Nous voici aujourd'hui, enfin pas totalement, avec un John Kennedy peut être adepte de Franklin demandant à chaque américain de songer à ce qu'il peut faire pour son pays, à une France qui par devoir doit se reconstruire, et ne pas économiser ses efforts, ne pas épargner les populations colonisées non plus, à chaque entreprise exhortant ses employés à devenir meilleurs à optimiser chaque qualité qu'ils entretiennent.
Sans se demander une seule fois : pourquoi ?
Si jamais, par un hasard heureux, la question survenait, la seule réponse, qui fait consensus est : il faut.
A une époque où les inventions sont telles que des métiers disparaissent, , ce qui est d'ailleurs le but d'une invention : faire en sorte que nous n'ayons plus à faire nous-mêmes une chose et être libérés de cet effort. A une époque où notre production est si abondante qu'il faut programmer une obsolescence afin de renouveler un besoin qui ne le nécessitait pas, une péremption à chaque chose afin de consommer et donc de produire davantage, à une époque finalement, nous sommes obligés de créer de la production inutile pour maintenir des emplois en activité et ainsi inverser un fonctionnement de façon absurde, le devoir de travail n'est donc plus légitime.

Le service que l'on rend par notre activité ne rend dans beaucoup de cas plus service, notre activité se cumule souvent à une activité qui aurait suffi, et le devoir incessant, plaqué sur notre éducation, notre scolarité, notre vie, de travailler. En vu de quoi, personne ne le sait vraiment. Un devoir arbitraire aliéne, de même qu'une action dont on ne connaît ni les causes ni les effets. Spinoza déclarait d'ailleurs que notre liberté est de connaître les causes qui nous déterminent.
Si l'on voulait remédier à tout ceci, je pense qu'il faudrait substituer le terme de travail à celui d'activité, car finalement chaque activité est une expression d'utilité ou de création de quelque chose, une activité réfléchie est nécessairement fertile pour soi et pour autrui. Une mère au foyer pour prendre un exemple typique, en donnant du temps, en investissant sa personne dans l'éducation de ses enfants est un investissement pour elle, pour autrui et pour la société.

Le travail, devenu activité ne serait donc plus assujettie au salaire et la vie digne ne serait plus conditionnée à elle. C'est de toute façon une idée contraire aux droits de l'homme de penser que l'existence avec dignité n'est pas de facto acquise. L'utilité ne devrait plus être le critère de réussite sociale ou d'échec.

Nous ne sommes pas rien en ne faisant pas toujours quelque chose.

Chaque personne par son existence agit et constitue ainsi un sens à une société qui ne peut être justifiée que par le sens commun à tous.
Chacun agit de telle sorte qu'il sert la collectivité, même machinalement.

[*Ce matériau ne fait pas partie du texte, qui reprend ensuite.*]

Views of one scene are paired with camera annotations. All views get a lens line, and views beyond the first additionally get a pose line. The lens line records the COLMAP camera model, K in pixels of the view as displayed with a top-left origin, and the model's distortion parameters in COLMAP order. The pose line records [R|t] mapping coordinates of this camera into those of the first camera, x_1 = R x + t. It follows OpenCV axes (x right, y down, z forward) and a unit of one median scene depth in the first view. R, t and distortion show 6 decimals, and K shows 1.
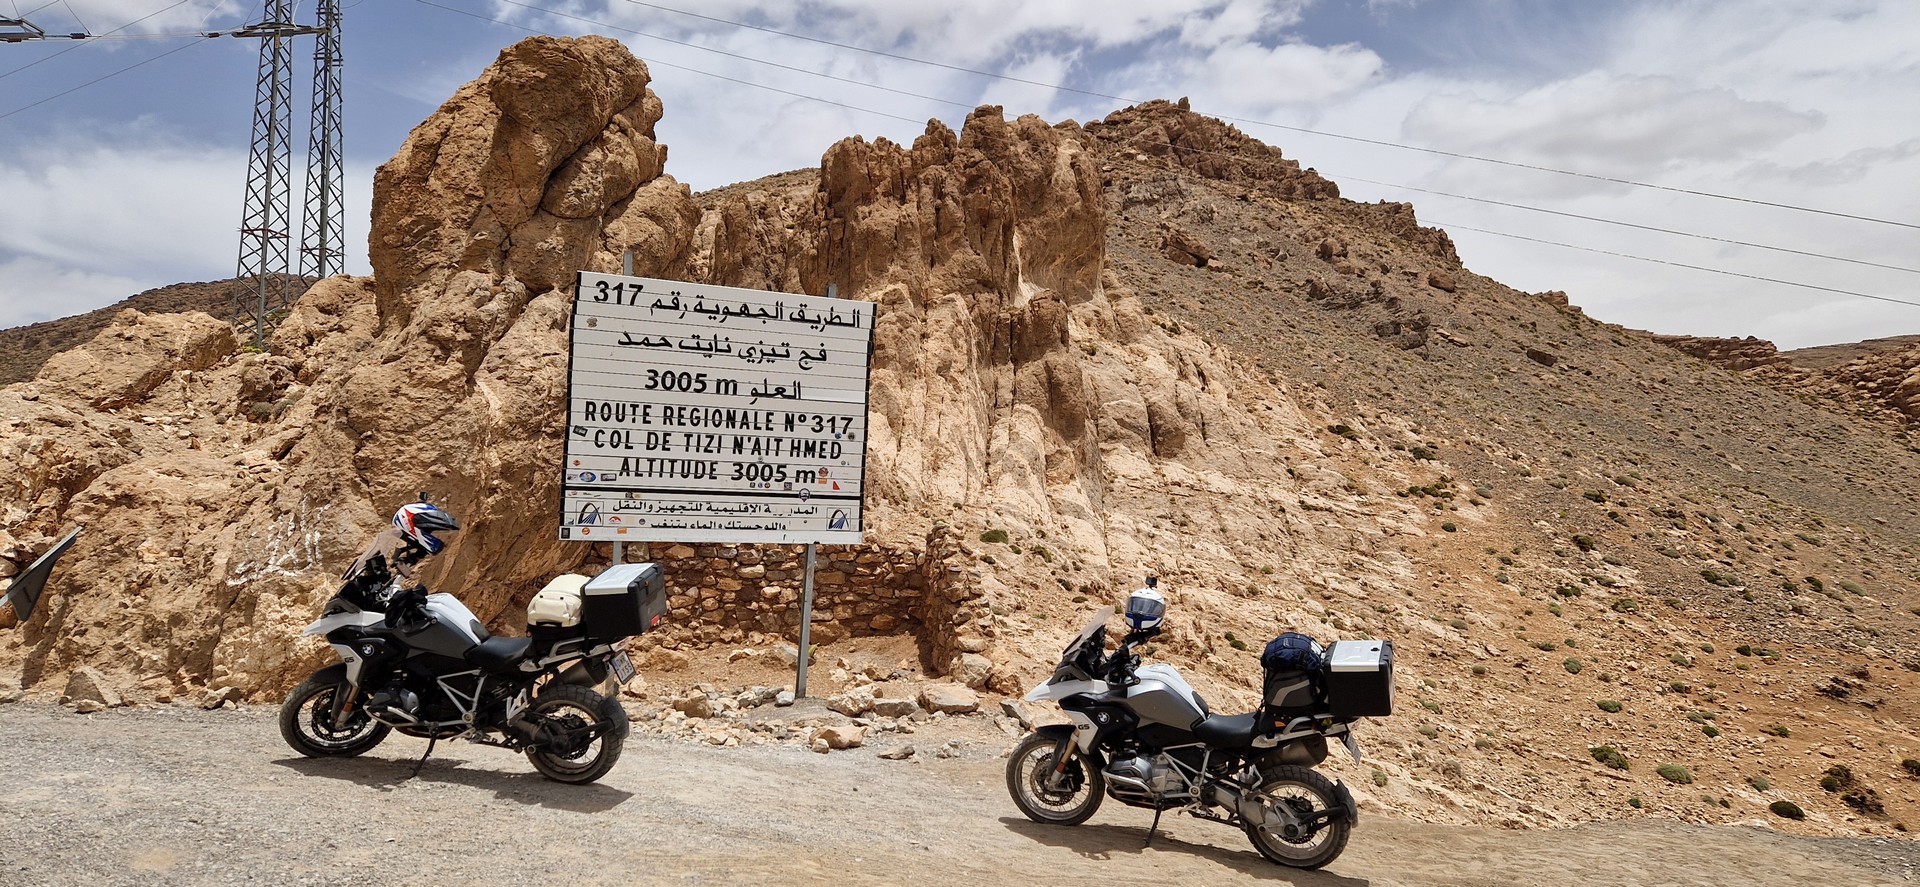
lens RADIAL K [[1275.7, 0, 976.1], [0, 1275.7, 447.0], [0, 0, 1]] dist [0.111198, -0.139173]
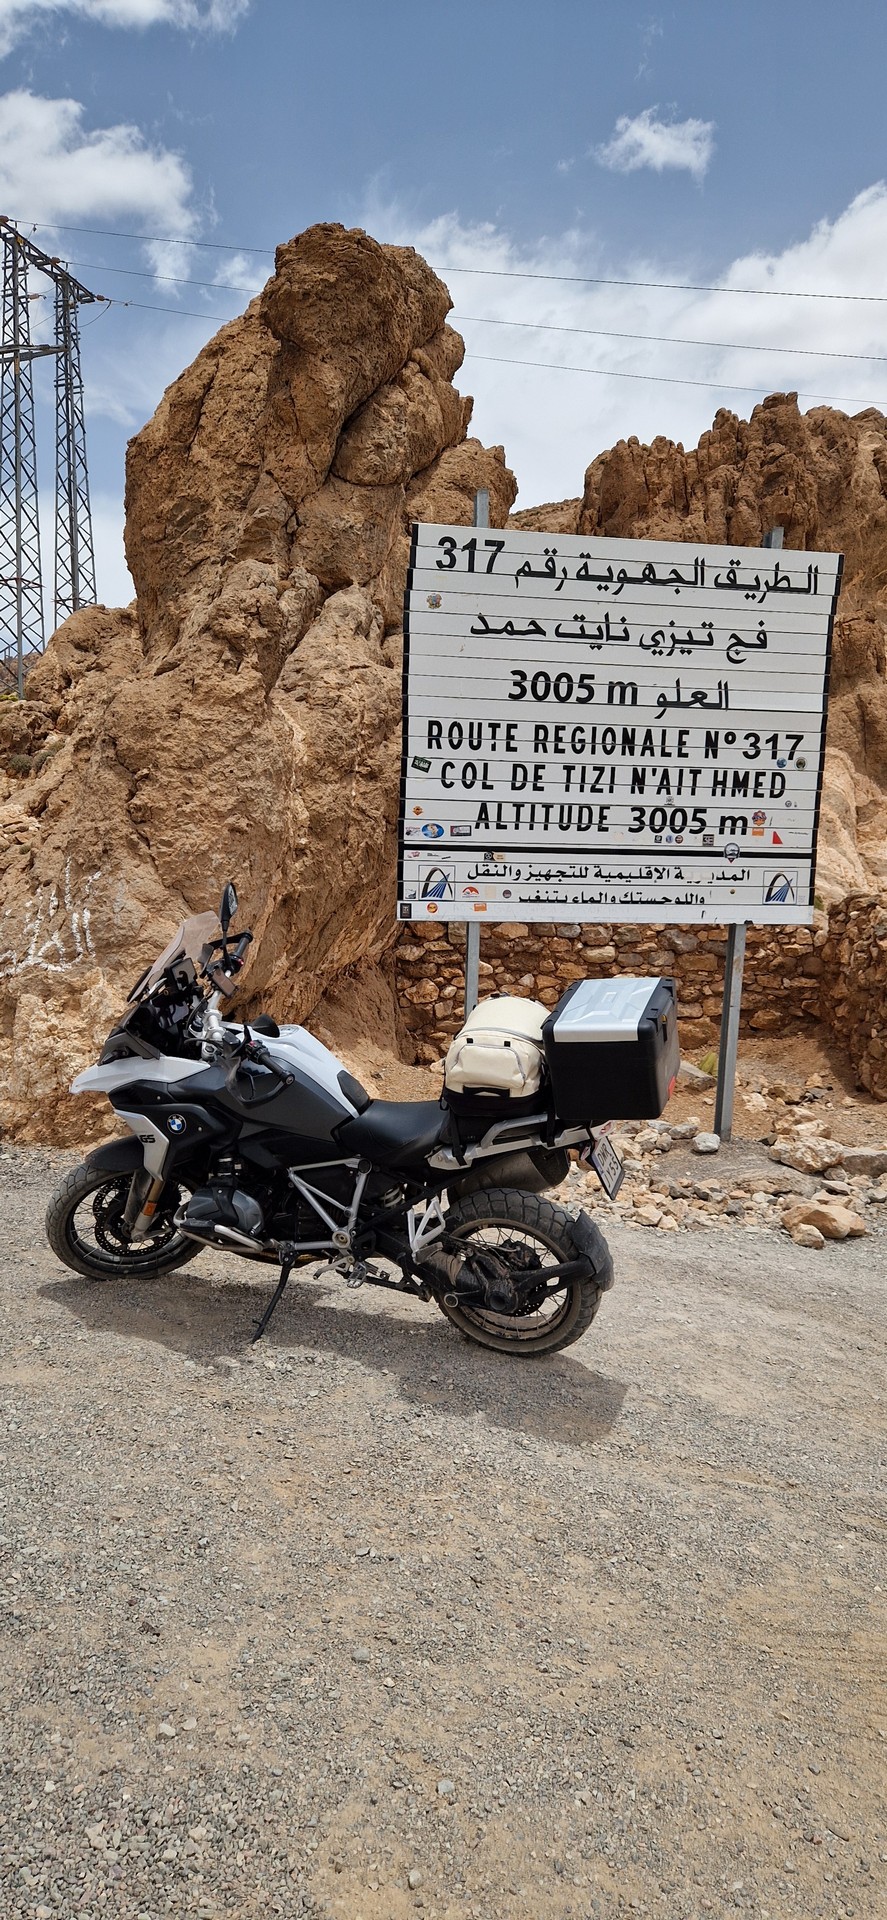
lens RADIAL K [[1275.7, 0, 455.3], [0, 1275.7, 981.1], [0, 0, 1]] dist [0.111198, -0.139173]
pose [[0.981474, 0.005334, -0.191522, -0.148768], [0.020147, 0.991197, 0.130851, 0.013047], [0.190534, -0.132286, 0.972727, 0.298655]]
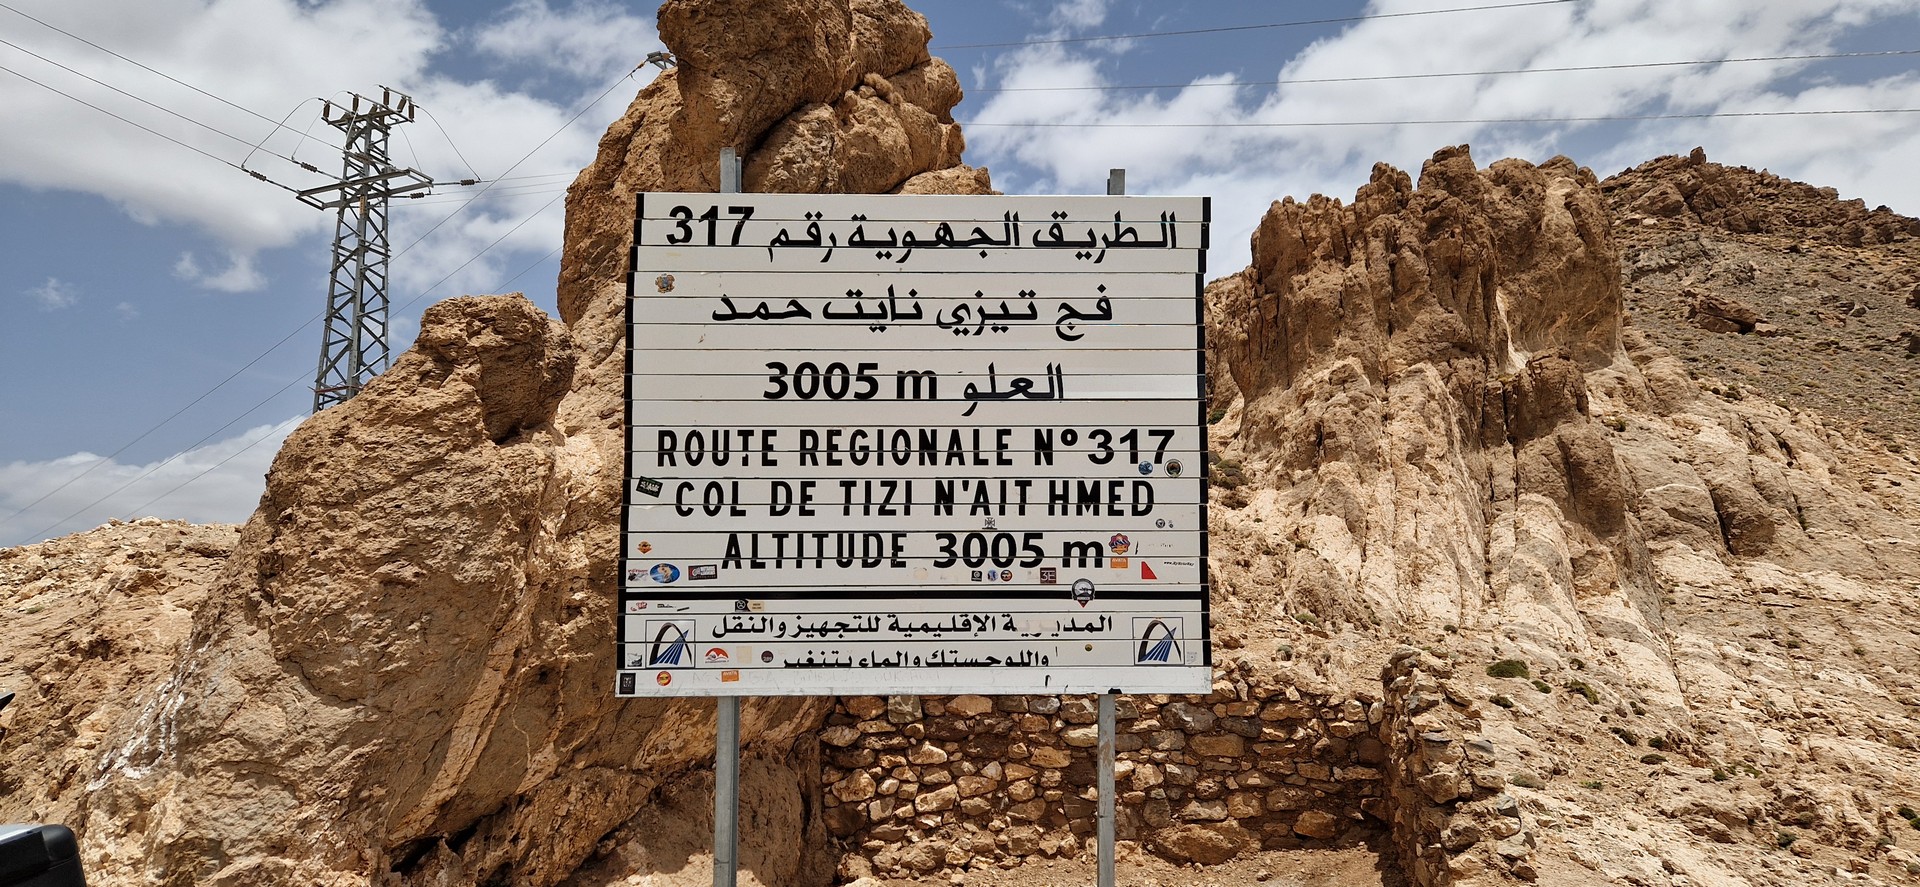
lens RADIAL K [[1274.8, 0, 978.3], [0, 1274.8, 453.0], [0, 0, 1]] dist [0.095553, -0.097523]
pose [[0.932872, -0.085091, -0.350013, 0.003876], [0.049702, 0.992810, -0.108893, 0.036112], [0.356762, 0.084187, 0.930394, 0.531122]]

Dès lors, le travail n'est plus un devoir, ni une raison d'être, mais seulement un droit, l'activité devient un acte quotidien divers, pluriel. Et la construction collective devient elle-même moins uniforme, plus éparse, plus riche.

Afin d'émanciper chaque citoyen de contraintes qui finalement n'en sont pas ou ne devraient pas être, il convient de réguler les idéologies, a fortiori les idéologies arbitraires, celles-là même qui ne justifient leur existence que par une supposée nécessité qu'il ne faut pas questionner. Pourquoi le travail est il encore un devoir ? Lorsqu'une question par sa simple formulation devient vide de sens, c'est que le monde qu'elle décrit est absurde.